Like many states across the country, Illinois lost public school students last year, and the declines were largely driven by sizable drops in pre-kindergarten and kindergarten students, according to enrollment data released by the state board of education on Friday.
In districts across the state, enrollment for Illinois’ youngest students fell last spring compared to 2020 as parents worried about safety and struggled with the difficulties of remote learning. Pre-K rolls dropped by 17%, and Illinois reported an 8% decline in kindergarten students from 2020 to spring 2021.
The state board of education reported that nearly 70,000 students, or 3.6%, left schools statewide during the same time frame — compared to a national decline of 3%. That compares to a smaller loss, of 1.4% of students, from spring 2019 to 2020, when the pandemic forced the closure of schools statewide. (The state also released test score data this week; read more here.)
Since 2011, Illinois has lost 9% of its public school enrollment.
State Superintendent Carmen Ayala said this week that the state is working on a campaign with Gov.
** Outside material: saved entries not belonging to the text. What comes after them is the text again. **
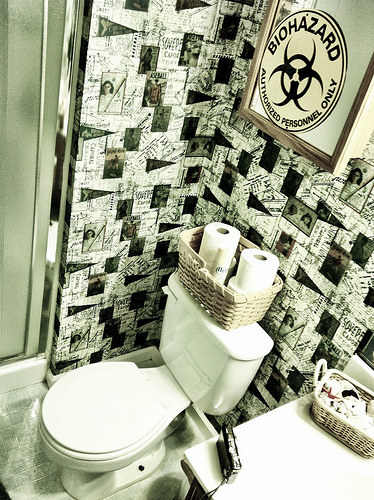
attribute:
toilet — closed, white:
[37, 270, 275, 499]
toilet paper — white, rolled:
[236, 249, 278, 294]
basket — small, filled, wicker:
[177, 224, 282, 332]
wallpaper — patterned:
[50, 0, 373, 434]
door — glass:
[0, 1, 76, 368]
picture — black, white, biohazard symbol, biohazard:
[260, 8, 347, 132]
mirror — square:
[236, 2, 373, 175]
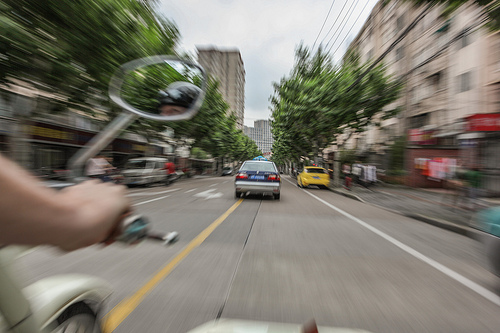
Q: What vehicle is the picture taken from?
A: Motorcycle.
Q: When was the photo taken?
A: During the daytime.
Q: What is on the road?
A: Cars.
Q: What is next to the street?
A: Buildings.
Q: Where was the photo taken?
A: On a bike.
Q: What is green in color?
A: The trees.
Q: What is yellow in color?
A: The line.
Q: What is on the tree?
A: Leaves.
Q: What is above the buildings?
A: The sky.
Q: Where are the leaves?
A: On the trees.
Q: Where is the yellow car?
A: On the street.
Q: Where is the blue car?
A: On the street.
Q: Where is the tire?
A: On the car.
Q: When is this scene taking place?
A: Daytime.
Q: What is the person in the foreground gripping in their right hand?
A: Handle.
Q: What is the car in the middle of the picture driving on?
A: Street.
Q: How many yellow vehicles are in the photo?
A: One.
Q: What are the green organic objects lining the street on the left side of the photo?
A: Trees.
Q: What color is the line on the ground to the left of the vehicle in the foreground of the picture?
A: Yellow.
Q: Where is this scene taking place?
A: On a city street.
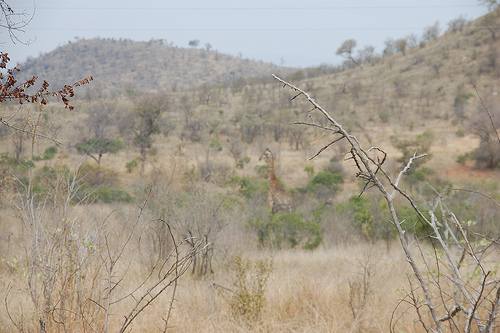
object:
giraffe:
[258, 148, 294, 213]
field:
[2, 95, 499, 332]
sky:
[1, 1, 499, 71]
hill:
[2, 39, 327, 98]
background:
[0, 0, 497, 98]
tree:
[0, 57, 91, 109]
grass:
[3, 101, 498, 332]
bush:
[2, 166, 215, 333]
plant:
[466, 72, 498, 332]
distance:
[0, 2, 499, 98]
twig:
[273, 76, 498, 330]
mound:
[318, 1, 496, 79]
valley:
[237, 58, 382, 97]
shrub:
[306, 164, 345, 202]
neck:
[268, 158, 275, 183]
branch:
[273, 224, 390, 333]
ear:
[265, 147, 272, 154]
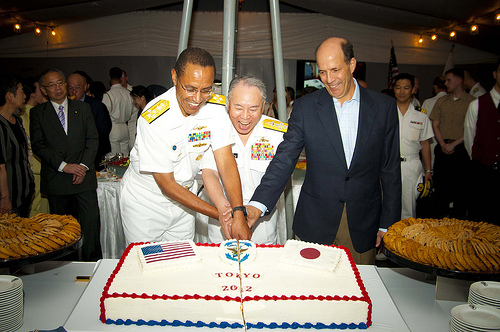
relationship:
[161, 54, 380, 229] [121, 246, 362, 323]
men cutting cake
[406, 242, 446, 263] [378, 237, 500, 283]
cookies on top of tray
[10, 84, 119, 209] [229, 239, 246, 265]
people holding knife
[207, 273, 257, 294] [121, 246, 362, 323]
tokyo 2012 on top of cake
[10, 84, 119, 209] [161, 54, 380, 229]
people standing behind men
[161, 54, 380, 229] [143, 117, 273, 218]
men wearing uniforms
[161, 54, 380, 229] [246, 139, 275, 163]
men have awards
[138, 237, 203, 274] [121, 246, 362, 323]
flag on top of cake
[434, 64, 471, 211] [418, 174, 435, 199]
soldier holding hat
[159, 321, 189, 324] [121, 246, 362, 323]
icing on top of cake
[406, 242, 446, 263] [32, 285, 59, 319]
cookies on top of table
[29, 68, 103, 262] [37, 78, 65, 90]
people wearing glasses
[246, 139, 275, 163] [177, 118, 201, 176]
awards on chest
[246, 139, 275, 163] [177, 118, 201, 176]
awards attached to chest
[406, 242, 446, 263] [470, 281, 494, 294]
cookies on top of plate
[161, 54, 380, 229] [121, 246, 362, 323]
men slicing cake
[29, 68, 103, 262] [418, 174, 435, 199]
people holding hat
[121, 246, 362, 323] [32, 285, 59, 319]
cake on top of table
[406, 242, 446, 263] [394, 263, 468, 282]
cookies on top of tray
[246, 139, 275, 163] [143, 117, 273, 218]
awards on uniforms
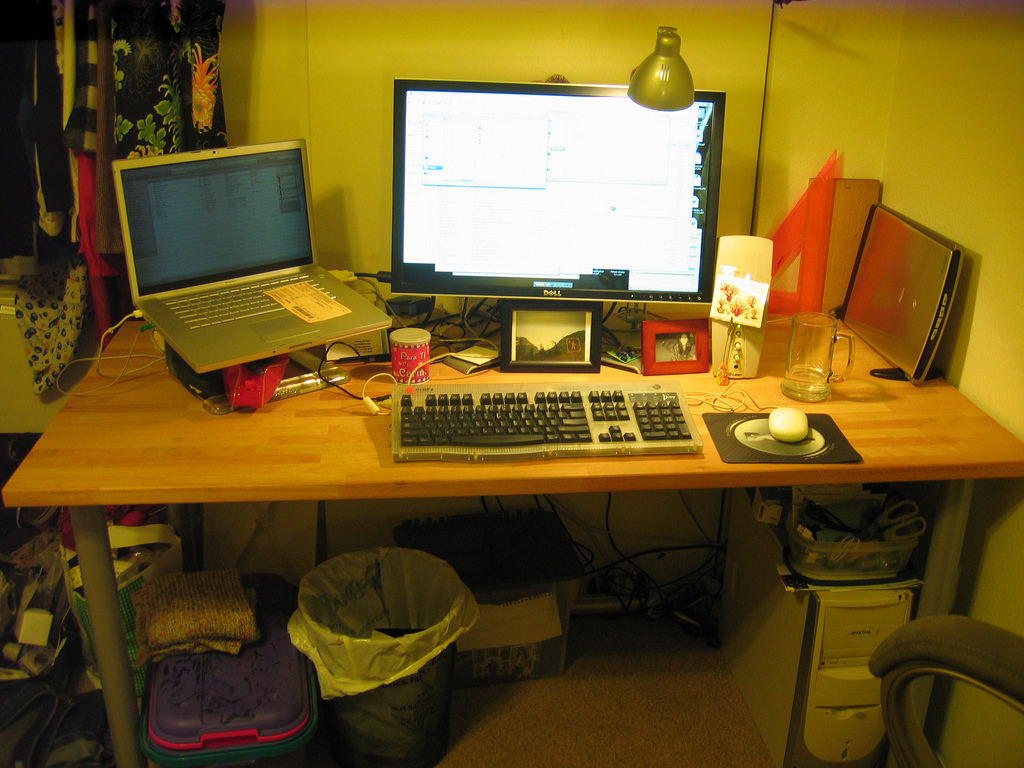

J.B. Pritzker’s office of Early Childhood Development to re-engage families and enroll young students.
“The campaign will address barriers to enrollment and ensure that families know how important preschool and kindergarten are and that it is safe for children to attend,” said Ayala.
However, Illinois does not require parents to enroll their children into pre-K or kindergarten. Prior to the pandemic, about a third of Illinois’ eligible 4-year-olds were enrolled in a state preschool program, but access was uneven and pre-K options were not available at all schools.
From 2020 to 2021, the state’s four largest racial and ethnic groups — Asian American, Black, Latino, and white — changed slightly. White student enrollment decreased by 1.86%, while Black student enrollment held steady. There were increases in Asian American student enrollment, by 3.85%, and in Latino student enrollment by 1.5%.
Throughout the state there was an increase in English language learners. The number of students with disabilities remained constant.
The data released this week reflected spring 2021 enrollment, when some districts were struggling to reopen or were partially reopened with hybrid schedules that required some remote learning. How that pandemic school year will affect school rolls will have an impact for years to come, officials have said.
Officials attributed 2.5% of Illinois’ enrollment decline to the pandemic as school districts struggled to reopen school buildings last year. Prior to the pandemic, Illinois estimated losses of about 1.1% per year due to declining birth rates.
Compared to pre-pandemic enrollment in the spring of 2019, the state’s top five largest school districts reported an average enrollment drop of about 6.74% with Rockford School District 205 losing a little over 9% across the stretch of the pandemic and Chicago losing nearly 7% across the same time frame.
In numbers released earlier this week that show 20th day enrollment for fall, Chicago, the state’s largest school district, reported enrollment declines of another 3%, or roughly 10,000 students. Joliet Public Schools saw enrollment fall by 4%, as about 400 students left the district, with declines across several grades. The exception among large districts was Peoria Public Schools, which reported a 4.3% increase in enrollment.
Enrollment is a key factor in how much evidence-based funding districts receive from the state. Illinois officials said this week that school districts will not be penalized for losing students and will retain current funding. However, they will not be eligible for any additional per-student dollars.
Illinois has received nearly $8 billion in federal emergency coronavirus funding across three stimulus packages. Public education advocates have worried that without increased state funding contributions, school districts may struggle to afford hires they made using federal stimulus money. Some districts have been reluctant to hire additional personnel for fear of reaching a funding cliff when the stimulus money runs out.